Biometrics and digital ID

A variety of factors prevent the inclusivity promise of digital ID systems in Sub-Saharan Africa from being fulfilled, and governments should address legal, administrative and physical barriers to bring in marginalized communities, according to a new report from Cyrilla.

Cyrilla is an initiative looking into legal frameworks for digital environments with a particular focus on the Global South.

The collaborative’s report ‘Analysing the Impact of Digital ID Frameworks on Marginalised Groups in Sub-Saharan Africa’ is authored by Kenya Ministry of ICT, Innovation, and Youth Affairs Legal Advisor Rose Mosero, and compares the digital ID systems that have been established in Cameroon, Kenya, Nigeria and South Africa as case studies.

Many of digital ID systems Sub-Saharan African countries are adopting do not adequately protect people’s rights, or meet their ID needs, according to Mosero.

The 44-page report delves into regulatory and technical challenges to digital ID systems, and finds the failings and discrimination experienced by marginalized groups in the physical world are often replicated in the digital world.

The report recommends legislative reviews and reforms, an inter-sectoral approach governed by a single agency, and preservation of means of accessing public services without a digital ID, among eight items to help governments improve their identity frameworks.

Aadhaar motivated by profit, biometrics work poorly in India, activist argues

Biometrics do not work well in India, and their use in Aadhaar is posing an ongoing barrier to essential services access, according to the Center for Human Rights and Global Justice at NYU School of Law.

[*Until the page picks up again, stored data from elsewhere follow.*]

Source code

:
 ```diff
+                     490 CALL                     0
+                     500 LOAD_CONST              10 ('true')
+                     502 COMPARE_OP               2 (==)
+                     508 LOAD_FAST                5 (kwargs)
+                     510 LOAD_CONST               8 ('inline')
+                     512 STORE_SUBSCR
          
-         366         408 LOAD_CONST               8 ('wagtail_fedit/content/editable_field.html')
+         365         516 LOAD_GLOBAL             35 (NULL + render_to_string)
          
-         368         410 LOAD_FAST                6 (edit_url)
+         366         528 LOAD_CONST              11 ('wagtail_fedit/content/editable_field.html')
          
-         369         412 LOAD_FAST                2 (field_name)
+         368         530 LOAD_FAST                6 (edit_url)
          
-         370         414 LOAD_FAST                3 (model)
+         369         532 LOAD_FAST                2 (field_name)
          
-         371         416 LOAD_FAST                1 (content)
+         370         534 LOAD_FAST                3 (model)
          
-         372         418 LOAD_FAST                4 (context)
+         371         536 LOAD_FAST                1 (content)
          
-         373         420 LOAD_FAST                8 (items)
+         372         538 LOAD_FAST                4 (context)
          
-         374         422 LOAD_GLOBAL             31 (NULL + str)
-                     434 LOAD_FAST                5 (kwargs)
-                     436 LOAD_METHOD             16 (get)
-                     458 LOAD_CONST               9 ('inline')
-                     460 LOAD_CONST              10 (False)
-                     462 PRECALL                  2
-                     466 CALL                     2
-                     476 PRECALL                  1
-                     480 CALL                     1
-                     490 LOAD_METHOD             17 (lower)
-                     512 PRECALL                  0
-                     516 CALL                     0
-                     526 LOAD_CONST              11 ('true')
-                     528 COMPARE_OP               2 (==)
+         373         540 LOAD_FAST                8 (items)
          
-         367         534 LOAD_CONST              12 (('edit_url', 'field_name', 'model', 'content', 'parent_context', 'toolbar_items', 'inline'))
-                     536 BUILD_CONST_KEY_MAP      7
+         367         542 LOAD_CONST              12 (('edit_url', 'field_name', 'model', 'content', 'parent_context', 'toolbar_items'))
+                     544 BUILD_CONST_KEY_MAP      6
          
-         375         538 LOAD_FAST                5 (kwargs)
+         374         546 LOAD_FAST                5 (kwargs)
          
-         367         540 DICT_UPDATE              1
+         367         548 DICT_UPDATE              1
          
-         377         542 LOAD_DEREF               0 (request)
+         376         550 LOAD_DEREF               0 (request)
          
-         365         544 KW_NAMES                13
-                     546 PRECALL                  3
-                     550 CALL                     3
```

In an interview with Dr. Usha Ramanathan and a corresponding blog post, the CHR & GJ’s Digital Welfare State and Human Rights Project pans Aadhaar as having failed to live up to lofty promises, and alleges the project is motivated by the desire for private profit more than to improve the inclusion of society’s underprivileged.

Research over the last decade has shown the number of manual laborers and the hot, humid environments make fingerprint biometrics unreliable in the country,

Ramanathan, who called Aadhaar an “anti-people project” as far back as 2014, also takes aim at the nominee system for cases in which the individual’s biometrics are not recognized, saying it makes one person’s identity dependent on another’s biometric.

Reimagining justice-based digital ID

A new joint project has announced by The Engine Room and Open Society Foundations “to reimagine what digital ID systems rooted in justice can look like.”

The Engine Room carried out a comprehensive research project in 2019 on the real-life experiences of people in five developing nations in Africa and Asia in the hopes of exposing issues needing more attention from authorities. The concerns around digital ID systems have increased, between general digitization and the COVID-19 pandemic.

Similar to the Cyrilla report and Dr. Ramanathan’s comments, The Engine Room suggests that marginalized communities have been particularly harmed by digital ID systems that are not designed for them.

The groups intend to engage with other civil society organizations to “imagine and craft” better digital ID systems.